WHAT TO PRODUCE:
Nothing should appear in the answer except the line containing "Diamond Nails Top Gel" and the lines following it through the end of the listing, each given exactly.
================================
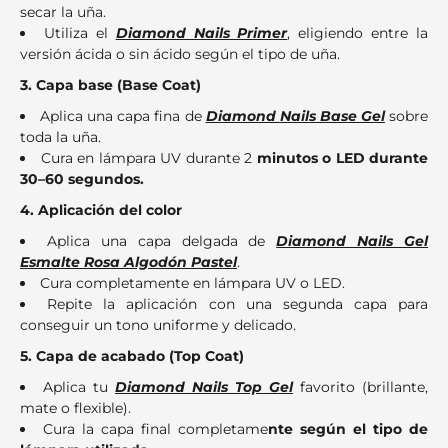
secar la uña.
Utiliza el
Diamond Nails Primer
, eligiendo entre la
versión ácida o sin ácido según el tipo de uña.
3. Capa base (Base Coat)
Aplica una capa fina de
Diamond Nails Base Gel
sobre
toda la uña.
Cura en lámpara UV durante 2
minutos o LED durante
30–60 segundos.
4. Aplicación del color
Aplica una capa delgada de
Diamond Nails Gel
Esmalte Rosa Algodón Pastel
.
Cura completamente en lámpara UV o LED.
Repite la aplicación con una segunda capa para
conseguir un tono uniforme y delicado.
5. Capa de acabado (Top Coat)
Aplica tu
Diamond Nails Top Gel
favorito (brillante,
mate o flexible).
Cura la capa final completame
nte según el tipo de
================================
YOUR RESPONSE:
Diamond Nails Top Gel
favorito (brillante,
mate o flexible).
Cura la capa final completame
nte según el tipo de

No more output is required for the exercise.